Selected Film Essays and Interviews also includes a tribute to
another Southerner, Horton Foote, whom Kawin characterizes as "a
legend" of television's golden age. Unlike Faulkner's
teleplays and screenplays, Foote's have seemed less controversial
subjects for discussion, and include his original screenplay Tender
Mercies (1983) for Australian director Bruce Beresford; his redaction of
To Kill a Mockingbird (Robert Mulligan, 1962); and teleplays such as
redactions of Faulkner's "Tomorrow" (Tomorrow; 1960;
film, 1972), the "Old Man" sections of The Wild Palms (Old
Man, 1997), and "Barn Burning" (Barn Burning, 1980), and also
of Flannery O'Connor's "The Displaced Person" (The
Displaced Person, 1977). I was tantalized by Kawin's description of
Baby the Rain Must Fall (Mulligan, 1965), for which Foote wrote the
screenplay, as "Foote's answer to Faulkner's Light in
August" (152). As Kawin reminds us that Foote "spans the gap
between the studios and the shoestring independents" (150), he also
places him in direct dialogue with Faulkner and O'Connor in--who
would have thought?--the televisual field.

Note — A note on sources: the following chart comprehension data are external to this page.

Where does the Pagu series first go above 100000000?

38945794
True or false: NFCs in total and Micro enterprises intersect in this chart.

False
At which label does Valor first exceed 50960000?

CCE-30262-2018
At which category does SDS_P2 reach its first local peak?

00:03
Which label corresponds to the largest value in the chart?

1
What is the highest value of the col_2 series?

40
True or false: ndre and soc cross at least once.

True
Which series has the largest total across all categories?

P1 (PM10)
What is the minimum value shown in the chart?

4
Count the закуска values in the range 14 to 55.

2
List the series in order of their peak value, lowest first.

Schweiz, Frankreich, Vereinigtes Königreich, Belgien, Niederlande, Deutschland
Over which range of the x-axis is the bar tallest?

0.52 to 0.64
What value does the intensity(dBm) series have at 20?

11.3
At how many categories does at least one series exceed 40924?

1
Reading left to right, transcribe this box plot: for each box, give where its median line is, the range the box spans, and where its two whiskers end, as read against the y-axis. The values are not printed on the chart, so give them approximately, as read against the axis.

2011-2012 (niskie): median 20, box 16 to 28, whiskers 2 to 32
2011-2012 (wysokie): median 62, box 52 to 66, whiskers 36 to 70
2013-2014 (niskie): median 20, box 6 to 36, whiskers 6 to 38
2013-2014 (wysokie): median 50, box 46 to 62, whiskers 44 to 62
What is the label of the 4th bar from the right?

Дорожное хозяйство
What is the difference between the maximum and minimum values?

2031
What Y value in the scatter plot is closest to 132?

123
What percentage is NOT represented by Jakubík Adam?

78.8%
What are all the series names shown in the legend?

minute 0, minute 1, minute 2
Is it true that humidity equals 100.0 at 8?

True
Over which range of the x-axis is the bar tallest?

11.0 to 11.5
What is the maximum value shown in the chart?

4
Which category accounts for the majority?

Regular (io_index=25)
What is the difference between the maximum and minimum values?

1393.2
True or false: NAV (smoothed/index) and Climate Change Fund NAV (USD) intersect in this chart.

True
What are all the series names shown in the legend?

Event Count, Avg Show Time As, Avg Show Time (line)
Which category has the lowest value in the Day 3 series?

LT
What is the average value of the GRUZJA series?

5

And this is what is so valuable about Kawin's collection,
particularly the manner in which it has been curated. The essays on two
significant Southern litterateurs, better known for fiction or stage
drama, are situated within the field of the visual (cinematic,
televisual, video) and the scholarship that obtains there. The bulk of
Kawin's Selected Film Essays and Interviews, as its title
indicates, comprises essays on Hollywood and independent film from the
silent era to Avatar (2009), and on television and video. These include
his seminal essay on film violence, "Me Tarzan, You Junk"
(1978); "Wild Blueberry Muffins" (1993), a manifesto in the
face of film theory's alleged tendency toward a "certain
snobbish, ignorant and downright nasty attitude that has poorly masked
its rudeness and narcissism behind a set of rhetorical and ideological
conventions" (32); "An Outline of Film Voices" (1985),
which extends the examination of first-person cinema in his 1978
Mindscreen to include the second and third persons; and the concluding
essays on television and video.
The way in which the volume situates Faulkner and Foote in--even
surrounds them with--such groundbreaking film scholarship productively
skews more conventional accounts of these writers--of Faulkner
particularly, I'd hazard. This volume has the potential to help us
think anew (again) of these Southerners as we read about them side by
side with Gish on Griffith, with essays on film violence, film voices
(which encouraged me to return to Stephen Ross's Fiction's
Inexhaustible Voice: Speech and Writing in Faulkner) and so forth.
Kawin's volume has the (no doubt unexpected) effect of asking us to
expand the field of "Southern literature," especially on the
back of the cinematic turn that Southern studies has taken in recent
years, exemplified by Deborah Barker and Kathryn McKee's 2011
collection, American Cinema and the Southern Imaginary. In particular,
those who, like me, continue in this direction would do well to heed
Kawin's plea to "get it right," to "stand up for
accuracy." I can think of no better model in this pursuit than his
Selected Film Essays and Interviews.